In theory, interpretative judicial tools like originalism and textualism, which this movement held up as a goal, were meant to keep judges restrained, beholden to policy choices made by the political branches. In practice, they’ve become Republican orthodoxy, embraced by party officials, scholars, and activists to wield power. When Alito writes, as he does in Dobbs, that the right to an abortion is nowhere in the Constitution, and thus the issue must return to the states, his sleight of hand allows his majority to ignore that women, enslaved or free, had no say in the content of our founding document, let alone to set the course of their own lives and livelihoods—a brutal “history and tradition” the Supreme Court fails to confront. 

The justices are not trained historians, yet their insistence on surveying history and tradition to find the benchmark for deciding some of the nation’s most contested constitutional controversies can be embarrassingly tendentious and ahistorical

The liberal justices, cognizant of the risks of cherry-¬picking the past to solve difficult legal questions in the pluralistic, multiracial society of today, tried their best to make that point in recent dissenting opinions. In a case that recently expanded the scope of the Second Amendment right to carry a firearm outside the home, Breyer observed how the Supreme Court, “not an expert in history, had misread Blackstone and other sources explaining the English Bill of Rights.” 

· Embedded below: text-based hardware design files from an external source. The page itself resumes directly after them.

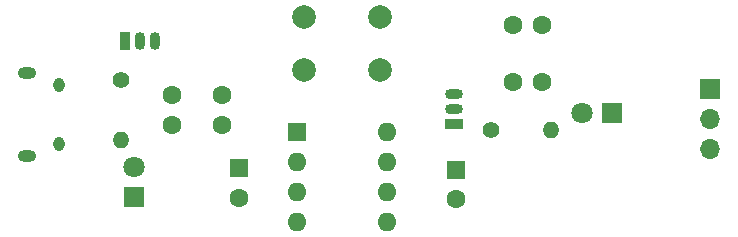
<source format=gbs>
G04 #@! TF.FileFunction,Soldermask,Bot*
%FSLAX46Y46*%
G04 Gerber Fmt 4.6, Leading zero omitted, Abs format (unit mm)*
G04 Created by KiCad (PCBNEW 4.0.7) date Thursday, December 14, 2017 'PMt' 09:42:57 PM*
%MOMM*%
%LPD*%
G01*
G04 APERTURE LIST*
%ADD10C,0.100000*%
%ADD11C,1.600000*%
%ADD12O,0.950000X1.250000*%
%ADD13O,1.550000X1.000000*%
%ADD14C,2.000000*%
%ADD15O,0.900000X1.500000*%
%ADD16R,0.900000X1.500000*%
%ADD17R,1.600000X1.600000*%
%ADD18O,1.600000X1.600000*%
%ADD19O,1.500000X0.900000*%
%ADD20R,1.500000X0.900000*%
%ADD21R,1.700000X1.700000*%
%ADD22O,1.700000X1.700000*%
%ADD23R,1.800000X1.800000*%
%ADD24C,1.800000*%
%ADD25C,1.400000*%
%ADD26O,1.400000X1.400000*%
G04 APERTURE END LIST*
D10*
D11*
X169202100Y-109080300D03*
X169202100Y-111580300D03*
X173393100Y-109080300D03*
X173393100Y-111580300D03*
X198056500Y-107950000D03*
X200556500Y-107950000D03*
X198043800Y-103111300D03*
X200543800Y-103111300D03*
D12*
X159592000Y-108244000D03*
X159592000Y-113244000D03*
D13*
X156892000Y-107244000D03*
X156892000Y-114244000D03*
D14*
X180340000Y-106989000D03*
X180340000Y-102489000D03*
X186840000Y-106989000D03*
X186840000Y-102489000D03*
D15*
X166446200Y-104495600D03*
X167716200Y-104495600D03*
D16*
X165176200Y-104495600D03*
D17*
X179781200Y-112191800D03*
D18*
X187401200Y-119811800D03*
X179781200Y-114731800D03*
X187401200Y-117271800D03*
X179781200Y-117271800D03*
X187401200Y-114731800D03*
X179781200Y-119811800D03*
X187401200Y-112191800D03*
D19*
X193052700Y-110236000D03*
X193052700Y-108966000D03*
D20*
X193052700Y-111506000D03*
D21*
X214782400Y-108546900D03*
D22*
X214782400Y-111086900D03*
X214782400Y-113626900D03*
D17*
X174904400Y-115277900D03*
D11*
X174904400Y-117777900D03*
D17*
X193230500Y-115379500D03*
D11*
X193230500Y-117879500D03*
D23*
X165963600Y-117678200D03*
D24*
X165963600Y-115138200D03*
D23*
X206425800Y-110591600D03*
D24*
X203885800Y-110591600D03*
D25*
X164846000Y-107823000D03*
D26*
X164846000Y-112903000D03*
D25*
X196202300Y-112014000D03*
D26*
X201282300Y-112014000D03*
M02*

</source>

And in a hypertechnical criminal case, Kagan chided the conservatives for playing historians: “My view of the history, just like the majority’s, has precious little—no, has nothing—to do with resolving this case,” she wrote. Notably, in these and other disputes beyond Dobbs, the Supreme Court broke sharply 6 to 3, which suggests that Roberts’s disagreements with the five justices to his right only go so far. 

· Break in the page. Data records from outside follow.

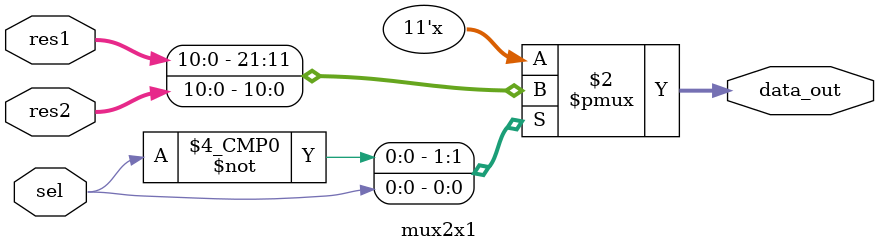
<source format=sv>
`timescale 1ns / 1ps

module mux2x1 (
    input logic signed [10:0] res1, res2,   //entrada de resta y suma
    input logic sel,                        //selector del resultado
    output logic signed [10:0] data_out     //salida 
);

    always_comb begin
        case (sel)
            1'b0: data_out = res1; //operacion de resta (n-1) - n
            1'b1: data_out = res2; //operacion de suma   (n-1) + n 
        endcase
    end

endmodule

</source>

And as if to show that he is at least nominally in charge, the chief rounded out the term with a blockbuster ruling, which he assigned to himself, all but declaring war on administrative agencies. “The Court appoints itself—instead of Congress or the expert agency—the decisionmaker on climate policy,” Kagan wrote in dissent in West Virginia v. EPA, which sharply curbed the government’s power to regulate carbon emissions from power plants. 

“I cannot think of many things more frightening.” 

The Supreme Court isn’t done sending shocks through American society in a way that lines up neatly with the priorities of the Republican Party. 

When the justices return to the bench from their summer recess in October, Roberts’s first order of business will be to give a warm welcome to Breyer’s replacement, Ketanji Brown Jackson, and then get right down to the real business: a docket that already has advocates of voting rights, racial justice, and democracy on high alert. In the justices’ sights, among other targets, are the future of affirmative action in higher education, the power of Black voters under what’s left of the Voting Rights Act, and an esoteric legal question that could well give cover to Trump-friendly Republican-led state legislatures wishing to contest the results of the next presidential election—or, at the very least, wreak electoral mischief at the expense of voters. 

“Women are not without electoral or political power,” wrote without irony the five justices who ended their right to be full and equal citizens before the law in Dobbs. In asserting power rather than reason over what remains of our less than perfect union, the Supreme Court may well unravel democracy with it, taking us down a path from which there is no return.